(Stored data entries)
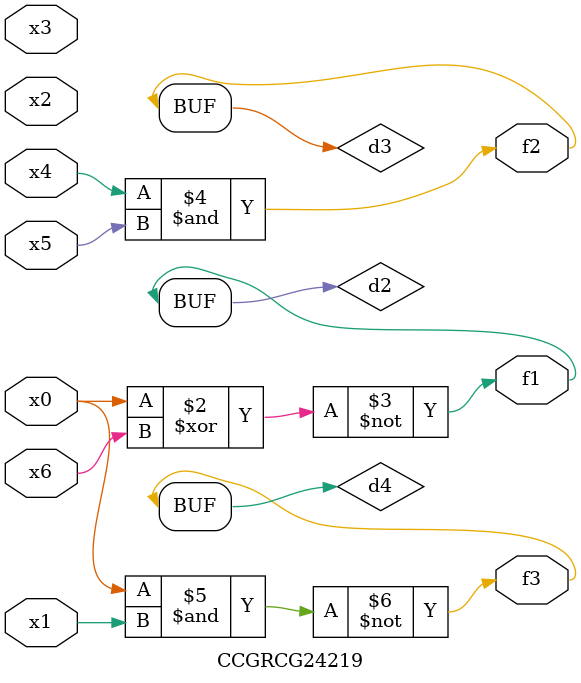
<source format=v>
module CCGRCG24219(
	input x0, x1, x2, x3, x4, x5, x6,
	output f1, f2, f3
);

	wire d1, d2, d3, d4;

	nor (d1, x0);
	xnor (d2, x0, x6);
	and (d3, x4, x5);
	nand (d4, x0, x1);
	assign f1 = d2;
	assign f2 = d3;
	assign f3 = d4;
endmodule

</source>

### Assignment:
Pictures are to be left out; the records above must be repeated word for word.

### Solution to the problem:
<source format=v>
module CCGRCG24219(
	input x0, x1, x2, x3, x4, x5, x6,
	output f1, f2, f3
);

	wire d1, d2, d3, d4;

	nor (d1, x0);
	xnor (d2, x0, x6);
	and (d3, x4, x5);
	nand (d4, x0, x1);
	assign f1 = d2;
	assign f2 = d3;
	assign f3 = d4;
endmodule

</source>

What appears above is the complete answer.